Oats and corn were the only two crops we planted on the Scheckel farm in the 1940s and1950s. A grass seed attachment on the oats grain drill sowed alfalfa, timothy, and clover seeds along with the oats. The growing oats acted as a cover crop for the new grass seedlings. In the following year, that field would yield hay from the previous year’s seedlings. We planted wheat, of course, but that was considered a “subdivision” of oats. No soybeans. No farmer planted soybeans on Oak Grove Ridge in the heart of Crawford County in the 1940s and 1950s.
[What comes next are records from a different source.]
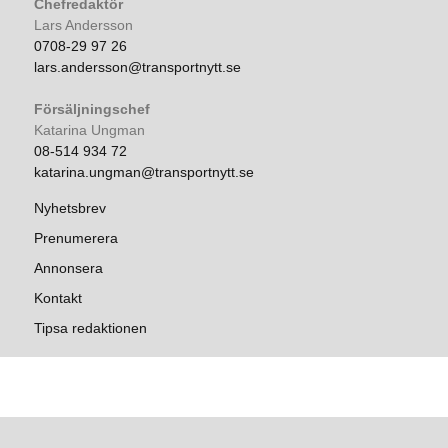
Chefredaktör
Lars Andersson
0708-29 97 26
lars.andersson@transportnytt.se
Försäljningschef
Katarina Ungman
08-514 934 72
katarina.ungman@transportnytt.se
Nyhetsbrev
Prenumerera
Annonsera
Kontakt
Tipsa redaktionen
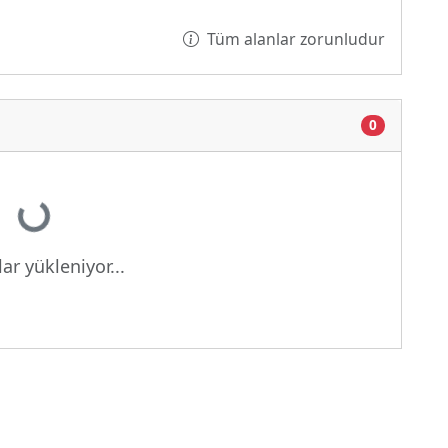
Tüm alanlar zorunludur
0
Yükleniyor...
ar yükleniyor...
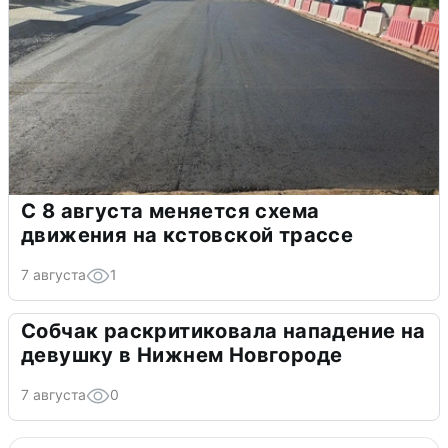
С 8 августа меняется схема
движения на кстовской трассе
7 августа
1
Собчак раскритиковала нападение на
девушку в Нижнем Новгороде
7 августа
0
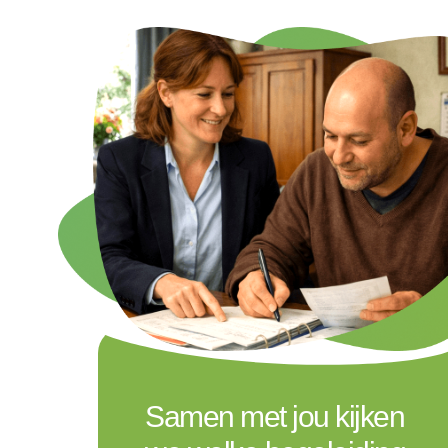
Samen met jou kijken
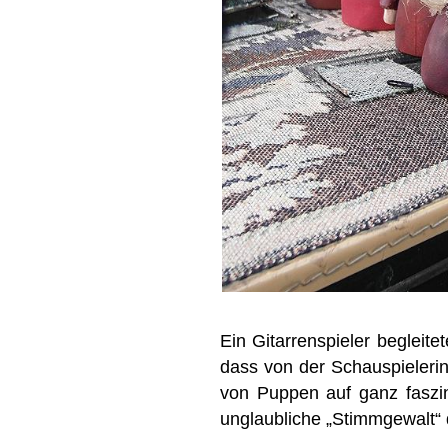
Ein Gitarrenspieler begleit
dass von der Schauspielerin 
von Puppen auf ganz faszin
unglaubliche „Stimmgewalt“ 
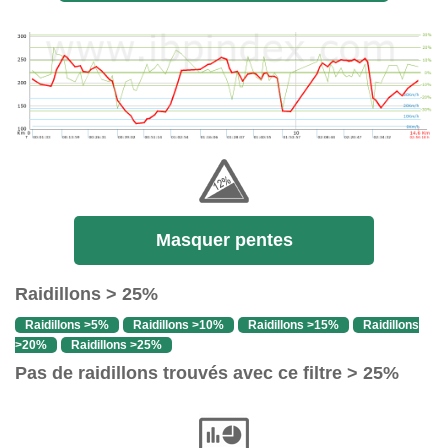
Masquer pentes
Raidillons > 25%
Raidillons >5%
Raidillons >10%
Raidillons >15%
Raidillons
>20%
Raidillons >25%
Pas de raidillons trouvés avec ce filtre > 25%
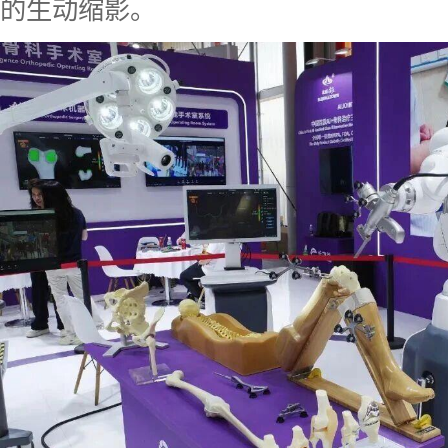
的生动缩影。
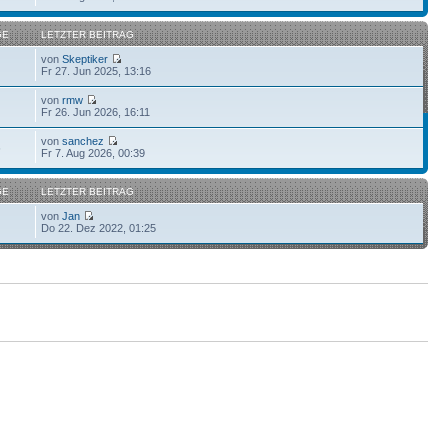
GE
LETZTER BEITRAG
von
Skeptiker
Fr 27. Jun 2025, 13:16
von
rmw
Fr 26. Jun 2026, 16:11
von
sanchez
6
Fr 7. Aug 2026, 00:39
GE
LETZTER BEITRAG
von
Jan
Do 22. Dez 2022, 01:25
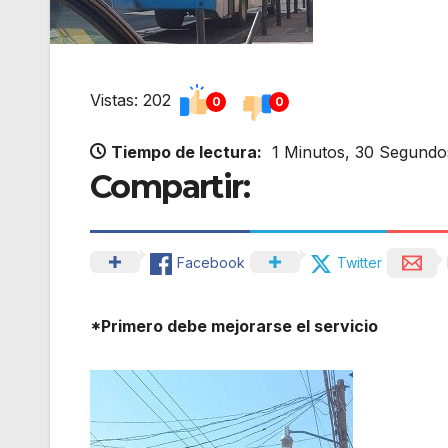
Vistas: 202
0
0
Tiempo de lectura:
1 Minutos, 30 Segundo
Compartir:
Facebook
Twitter
*Primero debe mejorarse el servicio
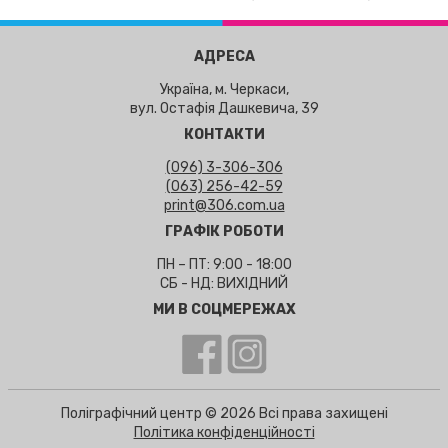
АДРЕСА
Україна, м. Черкаси,
вул. Остафія Дашкевича, 39
КОНТАКТИ
(096) 3-306-306
(063) 256-42-59
print@306.com.ua
ГРАФІК РОБОТИ
ПН – ПТ: 9:00 - 18:00
СБ - НД: ВИХІДНИЙ
МИ В СОЦМЕРЕЖАХ
Поліграфічний центр © 2026 Всі права захищені
Політика конфіденційності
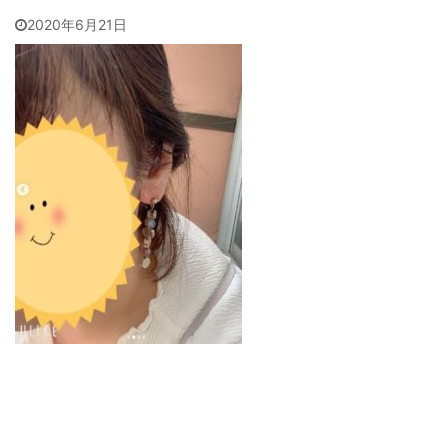
2020年6月21日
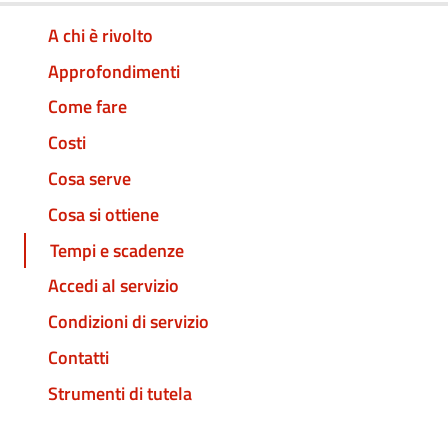
A chi è rivolto
Approfondimenti
Come fare
Costi
Cosa serve
Cosa si ottiene
Tempi e scadenze
Accedi al servizio
Condizioni di servizio
Contatti
Strumenti di tutela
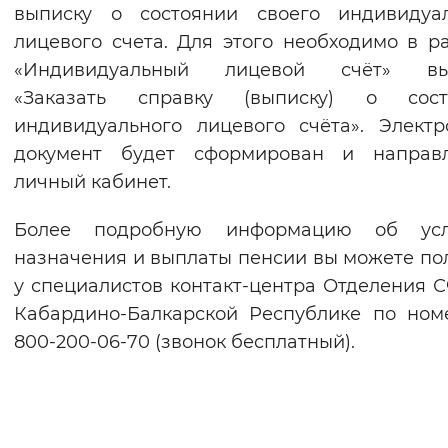
выписку о состоянии своего индивидуал
лицевого счета. Для этого необходимо в р
«Индивидуальный лицевой счёт» вы
«Заказать справку (выписку) о сост
индивидуального лицевого счёта». Элект
документ будет сформирован и направ
личный кабинет.
Более подробную информацию об усл
назначения и выплаты пенсии вы можете по
у специалистов контакт-центра Отделения 
Кабардино-Балкарской Республике по ном
800-200-06-70 (звонок бесплатный).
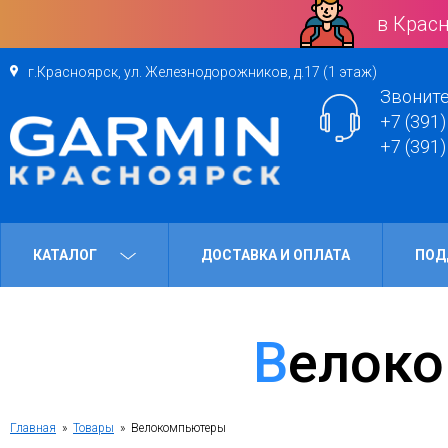
в Красн
г.Красноярск, ул. Железнодорожников, д.17 (1 этаж)
Звоните
+7 (391)
+7 (391)
КАТАЛОГ
ДОСТАВКА И ОПЛАТА
ПОД
Велок
Главная
»
Товары
» Велокомпьютеры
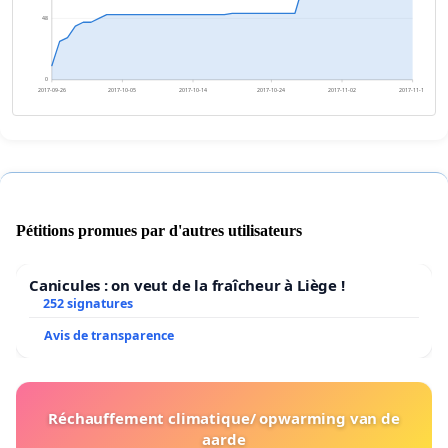
48
0
2017-09-26
2017-10-05
2017-10-14
2017-10-24
2017-11-02
2017-11-11
Pétitions promues par d'autres utilisateurs
Canicules : on veut de la fraîcheur à Liège !
252 signatures
Avis de transparence
Réchauffement climatique/ opwarming van de
aarde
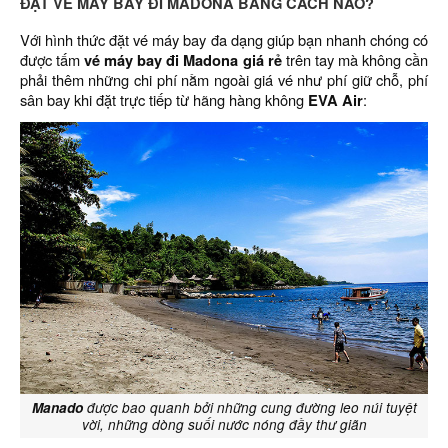
ĐẶT VÉ MÁY BAY ĐI MADONA BẰNG CÁCH NÀO?
Với hình thức đặt vé máy bay đa dạng giúp bạn nhanh chóng có
được tấm
vé máy bay đi Madona giá rẻ
trên tay mà không cần
phải thêm những chi phí nằm ngoài giá vé như phí giữ chỗ, phí
sân bay khi đặt trực tiếp từ hãng hàng không
EVA Air
:
Manado
được bao quanh bởi những cung đường leo núi tuyệt
vời, những dòng suối nước nóng đầy thư giãn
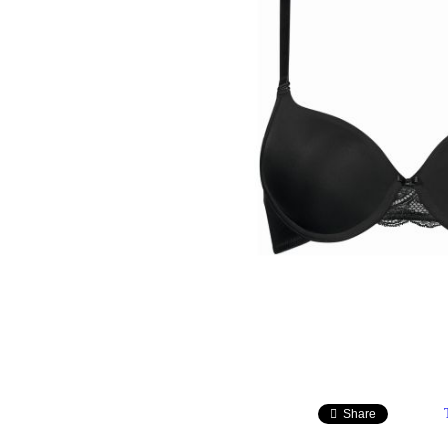
Share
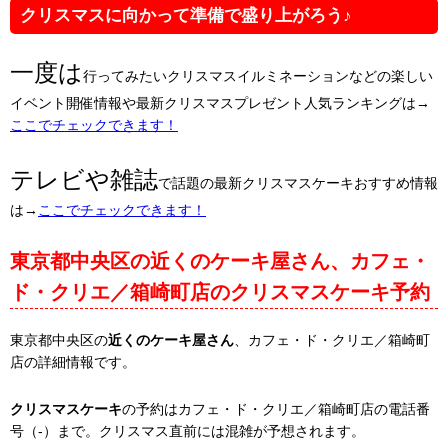
クリスマスに向かって準備で盛り上がろう♪
一度は
行ってみたいクリスマスイルミネーションなどの楽しい
イベント開催情報や最新クリスマスプレゼント人気ランキングは→
ここでチェックできます！
テレビや雑誌
で話題の最新クリスマスケーキおすすめ情報
は→
ここでチェックできます！
東京都中央区の近くのケーキ屋さん、カフェ・
ド・クリエ／箱崎町店のクリスマスケーキ予約
東京都中央区の
近くのケーキ屋さん
、カフェ・ド・クリエ／箱崎町
店の詳細情報です。
クリスマスケーキ
の予約はカフェ・ド・クリエ／箱崎町店の電話番
号（-）まで。クリスマス直前には混雑が予想されます。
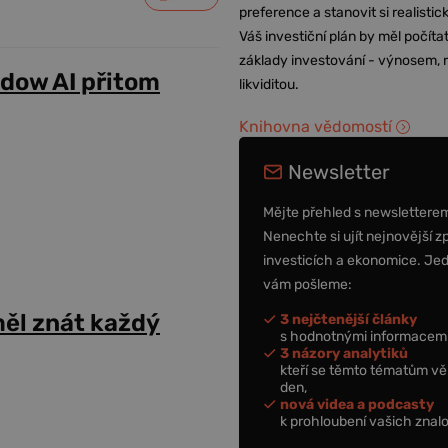
preference a stanovit si realisti
Váš investiční plán by měl počítat
základy investování - výnosem, r
adow AI přitom
likviditou.
Knihovna vědomostí
Newsletter
Mějte přehled s newslettere
Nenechte si ujít nejnovější z
investicích a ekonomice. Je
vám pošleme:
ěl znát každý
3 nejčtenější články
s hodnotnými informacemi
3 názory analytiků
kteří se těmto tématům vě
den,
nová videa a podcasty
k prohloubení vašich znalo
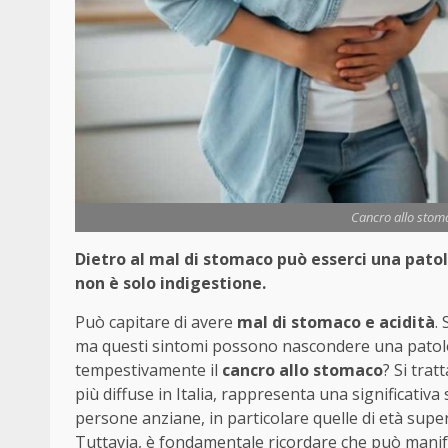
Cancro allo stomac
Dietro al mal di stomaco può esserci una patolo
non è solo indigestione.
Può capitare di avere
mal di stomaco e acidità
.
ma questi sintomi possono nascondere una patolog
tempestivamente il
cancro allo stomaco
? Si tra
più diffuse in Italia, rappresenta una significativa
persone anziane, in particolare quelle di età superi
Tuttavia, è fondamentale ricordare che può manife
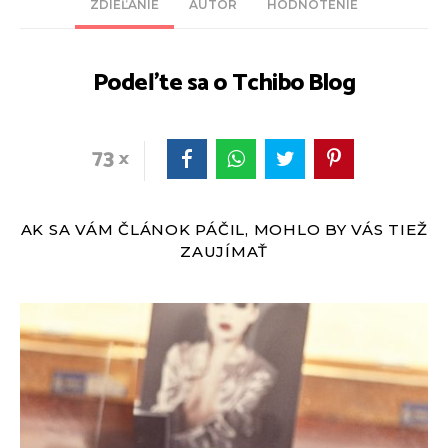
ZDIEĽANIE
AUTOR
HODNOTENIE
Podeľte sa o Tchibo Blog
73
AK SA VÁM ČLÁNOK PÁČIL, MOHLO BY VÁS TIEŽ
ZAUJÍMAŤ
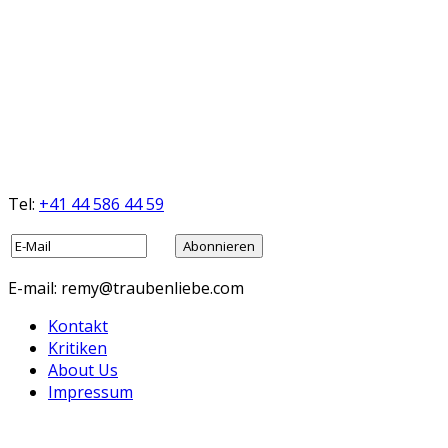
Tel:
+41 44 586 44 59
E-mail: remy@traubenliebe.com
Kontakt
Kritiken
About Us
Impressum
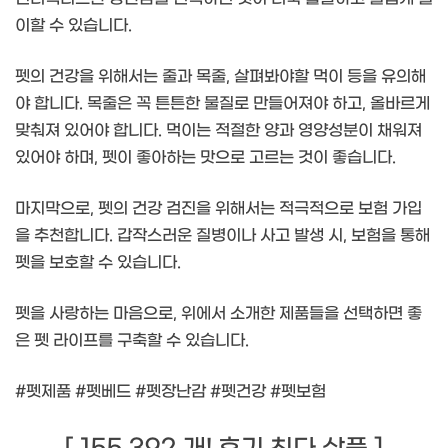
이할 수 있습니다.
펫의 건강을 위해서는 줄과 목줄, 살펴봐야할 먹이 등을 유의해
야 합니다. 목줄은 꼭 튼튼한 물질로 만들어져야 하고, 올바르게
맞춰져 있어야 합니다. 먹이는 적절한 양과 영양성분이 채워져
있어야 하며, 펫이 좋아하는 맛으로 고르는 것이 좋습니다.
마지막으로, 펫의 건강 검진을 위해서는 적극적으로 보험 가입
을 추천합니다. 갑작스러운 질병이나 사고 발생 시, 보험을 통해
펫을 보호할 수 있습니다.
펫을 사랑하는 마음으로, 위에서 소개한 제품들을 선택하면 좋
은 펫 라이프를 구축할 수 있습니다.
#펫제품 #펫베드 #펫장난감 #펫건강 #펫보험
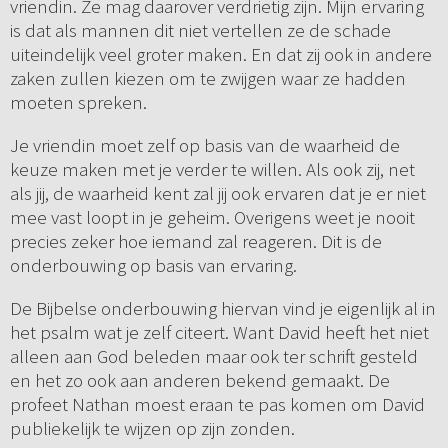
vriendin. Ze mag daarover verdrietig zijn. Mijn ervaring
is dat als mannen dit niet vertellen ze de schade
uiteindelijk veel groter maken. En dat zij ook in andere
zaken zullen kiezen om te zwijgen waar ze hadden
moeten spreken.
Je vriendin moet zelf op basis van de waarheid de
keuze maken met je verder te willen. Als ook zij, net
als jij, de waarheid kent zal jij ook ervaren dat je er niet
mee vast loopt in je geheim. Overigens weet je nooit
precies zeker hoe iemand zal reageren. Dit is de
onderbouwing op basis van ervaring.
De Bijbelse onderbouwing hiervan vind je eigenlijk al in
het psalm wat je zelf citeert. Want David heeft het niet
alleen aan God beleden maar ook ter schrift gesteld
en het zo ook aan anderen bekend gemaakt. De
profeet Nathan moest eraan te pas komen om David
publiekelijk te wijzen op zijn zonden.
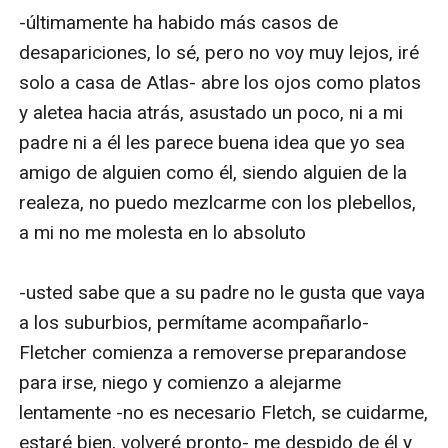
-últimamente ha habido más casos de 
desapariciones, lo sé, pero no voy muy lejos, iré 
solo a casa de Atlas- abre los ojos como platos 
y aletea hacia atrás, asustado un poco, ni a mi 
padre ni a él les parece buena idea que yo sea 
amigo de alguien como él, siendo alguien de la 
realeza, no puedo mezlcarme con los plebellos, 
a mi no me molesta en lo absoluto

-usted sabe que a su padre no le gusta que vaya 
a los suburbios, permítame acompañarlo- 
Fletcher comienza a removerse preparandose 
para irse, niego y comienzo a alejarme 
lentamente -no es necesario Fletch, se cuidarme, 
estaré bien, volveré pronto- me despido de él y 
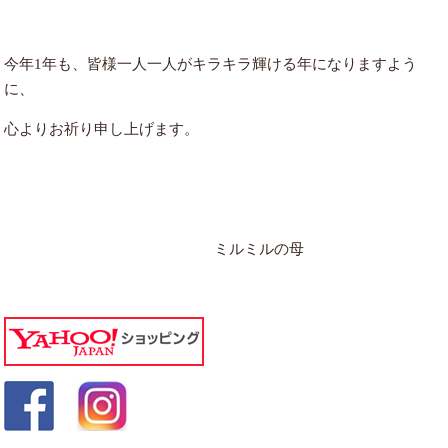
今年1年も、皆様一人一人がキラキラ輝ける年になりますよう
に、
心よりお祈り申し上げます。
ミルミルの母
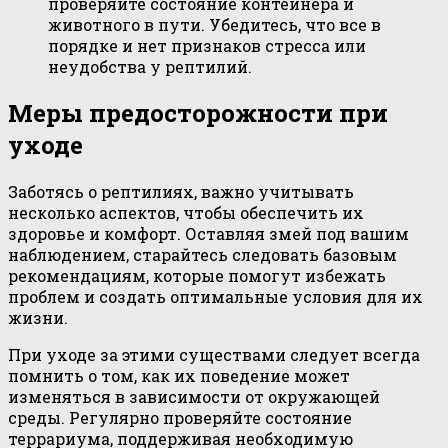
проверяйте состояние контейнера и
животного в пути. Убедитесь, что все в
порядке и нет признаков стресса или
неудобства у рептилий.
Меры предосторожности при
уходе
Заботясь о рептилиях, важно учитывать
несколько аспектов, чтобы обеспечить их
здоровье и комфорт. Оставляя змей под вашим
наблюдением, старайтесь следовать базовым
рекомендациям, которые помогут избежать
проблем и создать оптимальные условия для их
жизни.
При уходе за этими существами следует всегда
помнить о том, как их поведение может
изменяться в зависимости от окружающей
среды. Регулярно проверяйте состояние
террариума, поддерживая необходимую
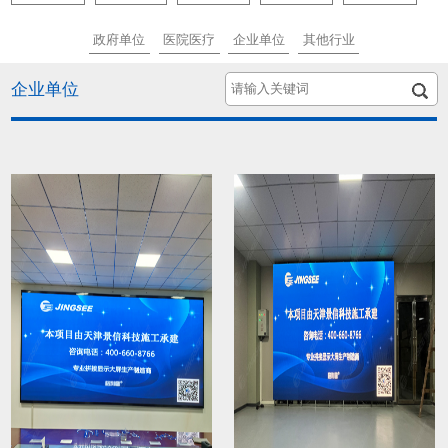
政府单位
医院医疗
企业单位
其他行业
企业单位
Mother Nature determined how many days were required for sowing, but it usually took a week to ten days. Same with corn planting. No sooner were the oats seeds in the ground, then corn planting would follow. The first green oats seeds poked above the ground as the first few rows of corn were placed in the fertile soil of Crawford County. Once again, as our family had done for generations, we had started the cycle anew that would induce the earth to provide its bounty.
Later when Dad purchased a Massey Harris ’44, he also ordered a set of cultivators. Phillip drove the tractor, and Bob and I road on the swinging drawbar on the back. The cultivators had shields, one on either side of the corn row, that prevented the soil from covering up the corn plant. But occasionally the dirt would fling up over the shield and cover up the plant. Bob and I had to jump off the tractor, uncover the corn plant, then catch up to the tractor and cultivator. Although the job was not strenuous, if it was hot and muggy, the running back and forth was exhausting. The corn fields had to be cultivated two or three times every year, until the corn grew too high to cultivate.
Morning glories grew in certain areas of the corn fields. They were a beautiful but deadly plant. Their white and purple flowers closed up at night and reopened when the sun came up. A morning glory wrapped itself around the corn plant and killed it. My brothers and I had to pull the weeds. It was easy work, but we had to swat away flies and mosquitoes. The heat was oppressive and the sharp corn leaves cut the skin. It was not easy work.